Transactionality: This state change must be atomic. Since it's the end of this failure path, it may not need to publish another event, but it could (e.g., OrderCancelled for notifications).

// In Order Service
func (s *OrderService) HandlePaymentFailed(ctx context.Context, message *kafka.Message) error {
    // ... unmarshal event, get orderID ...
    // ... begin transaction ...
    // ... check idempotency key in processed_events table ...

    // Compensating logic
    result, err := tx.ExecContext(ctx, 
        "UPDATE orders SET status = 'CANCELLED' WHERE id = $1 AND status = 'PENDING'", 
        orderID)
    if err != nil {
        return fmt.Errorf("failed to update order status: %w", err)
    }

    // Check that a row was actually updated to prevent race conditions
    rowsAffected, _ := result.RowsAffected()
    if rowsAffected == 0 {
        // Order was not in PENDING state, maybe already cancelled? Log and proceed.
        fmt.Printf("Order %s was not in PENDING state, compensation skipped.\n", orderID)
    }

    // ... mark event as processed in this service's processed_events table ...
    // ... commit transaction ...
    return nil
}

Advanced Production Considerations

* Outbox Table Maintenance: The outbox table will grow indefinitely. A cleanup job must run periodically to delete old, processed records. With the Debezium approach, once Debezium has read the WAL entry, the table row is no longer needed by the relay. You can have a simple background job that deletes rows older than a certain threshold (e.g., DELETE FROM outbox WHERE created_at < NOW() - INTERVAL '7 days').

* Message Schema and Evolution: Using raw JSON is brittle. In production, you should use a schema registry like Confluent Schema Registry with Avro or Protobuf. This enforces contracts between services and allows for safe schema evolution.

* Monitoring and Alerting: Critical metrics to monitor are:

* Debezium Lag: How far behind the database's current WAL position is the connector?
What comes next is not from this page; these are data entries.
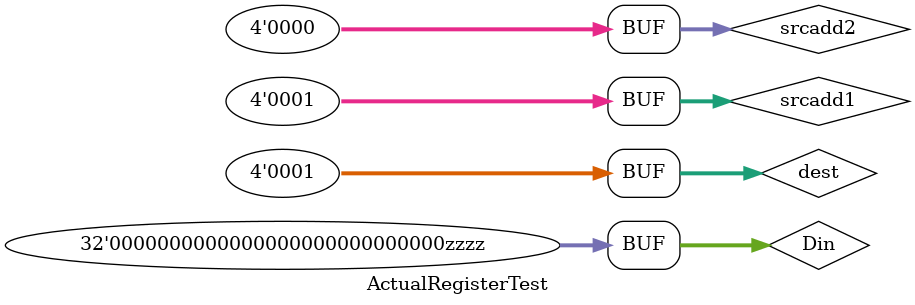
<source format=v>
`timescale 1ns / 1ps


module ActualRegisterTest;

	// Inputs
	reg [3:0] dest;
	reg [31:0] Din;
	reg [3:0] srcadd1;
	reg [3:0] srcadd2;

	// Outputs
	wire [31:0] src1;
	wire [31:0] src2;

	// Instantiate the Unit Under Test (UUT)
	RegisterBank uut (
		.dest(dest), 
		.Din(Din), 
		.srcadd1(srcadd1), 
		.srcadd2(srcadd2), 
		.src1(src1), 
		.src2(src2)
	);

	initial begin
		// Initialize Inputs
		dest = 0;
		Din = 0;
		srcadd1 = 0;
		srcadd2 = 0;

		// Wait 100 ns for global reset to finish
		#100;
		 dest = 1;
		 Din = 1;
		 #10
		 Din = 4'bzzzz;
		 #5
		 srcadd1 = 1; 
		 srcadd2 = 0; 
		// Add stimulus here

	end
      
endmodule


</source>
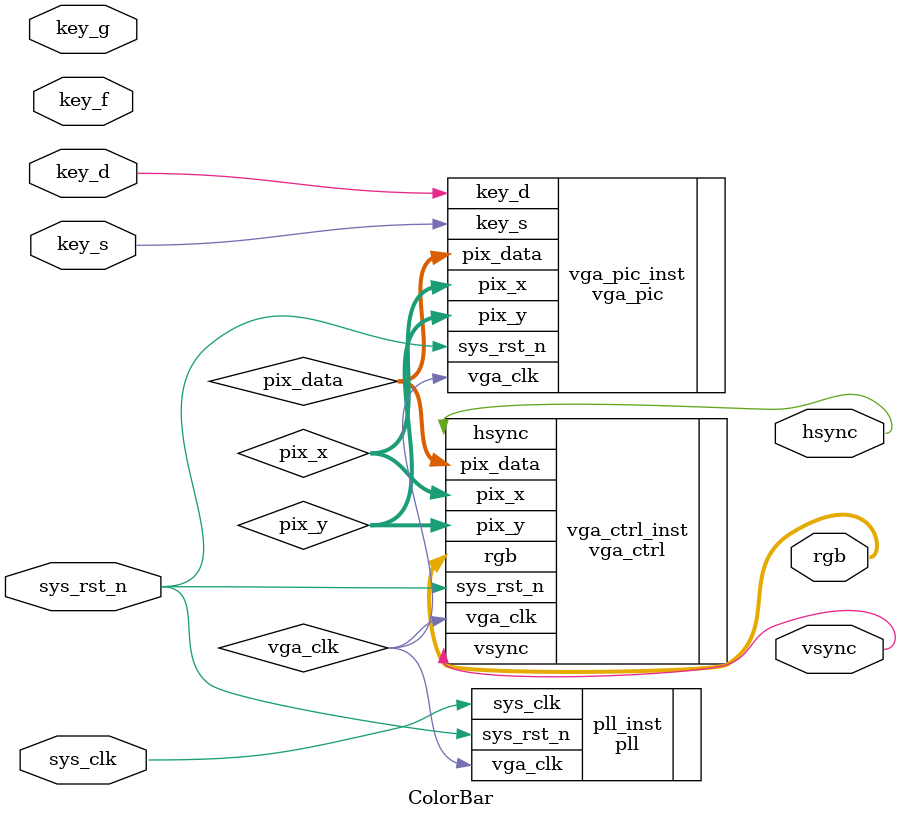
<source format=v>
`timescale 1ns/1ps
module ColorBar(
    input wire sys_clk,       
    input wire sys_rst_n,    
    input wire key_s,         
    input wire key_d,         
    input wire key_f,          
    input wire key_g,          
    output wire hsync,        
    output wire vsync,        
    output wire [15:0] rgb    
);


wire vga_clk;         
wire [9:0] pix_x, pix_y;  
wire [15:0] pix_data;   

pll pll_inst(
    .sys_clk(sys_clk),
    .sys_rst_n(sys_rst_n),
    .vga_clk(vga_clk)
);


vga_pic vga_pic_inst(
    .vga_clk(vga_clk),
    .sys_rst_n(sys_rst_n),
    .key_s(key_s),
    .key_d(key_d),
    .pix_x(pix_x),
    .pix_y(pix_y),
    .pix_data(pix_data)
);


vga_ctrl vga_ctrl_inst(
    .vga_clk(vga_clk),
    .sys_rst_n(sys_rst_n),
    .pix_data(pix_data),
    .pix_x(pix_x),
    .pix_y(pix_y),
    .hsync(hsync),
    .vsync(vsync),
    .rgb(rgb)
);

endmodule


</source>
High lag indicates a bottleneck in the relay.

* Kafka Consumer Lag: How far behind the topic's latest message is a consumer group? High lag indicates a slow or failing consumer.

* Outbox Table Size: A rapidly growing outbox table indicates the relay is failing or can't keep up.
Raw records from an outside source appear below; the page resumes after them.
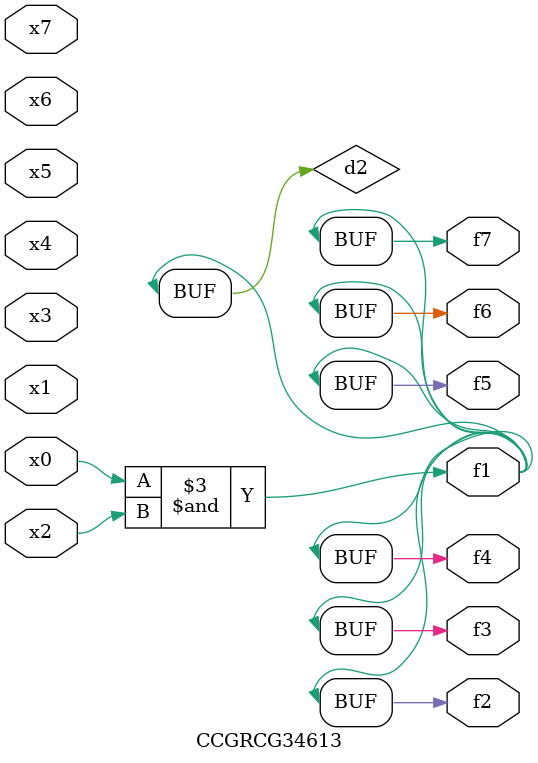
<source format=v>
module CCGRCG34613(
	input x0, x1, x2, x3, x4, x5, x6, x7,
	output f1, f2, f3, f4, f5, f6, f7
);

	wire d1, d2;

	nor (d1, x3, x6);
	and (d2, x0, x2);
	assign f1 = d2;
	assign f2 = d2;
	assign f3 = d2;
	assign f4 = d2;
	assign f5 = d2;
	assign f6 = d2;
	assign f7 = d2;
endmodule

</source>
* Dead Letter Queue (DLQ) Depth: Configure your consumers to send un-processable messages ("poison pills") to a DLQ after a few failed retries. An alert on a non-zero DLQ depth is essential.

Message Ordering: Kafka guarantees ordering within a partition*. By default, messages are partitioned by key. By using the aggregate_id (e.g., order_id) as the Kafka message key, you ensure that all events related to a specific order go to the same partition and are processed in the order they were produced.

Conclusion

The Choreography Saga pattern, when combined with the Transactional Outbox and a CDC-based relay like Debezium, provides a robust, scalable, and resilient solution for managing distributed transactions. It achieves atomicity at the service level, guarantees at-least-once event delivery, and promotes loose coupling between services.

However, this power comes at the cost of complexity. It requires careful implementation of idempotent consumers, designing compensating transactions for all failure paths, and robust monitoring of the entire event pipeline. It is not a pattern to be used for every multi-service interaction, but for core business processes where eventual consistency is acceptable and the atomicity of the entire workflow is non-negotiable, it is an indispensable tool in the senior engineer's arsenal.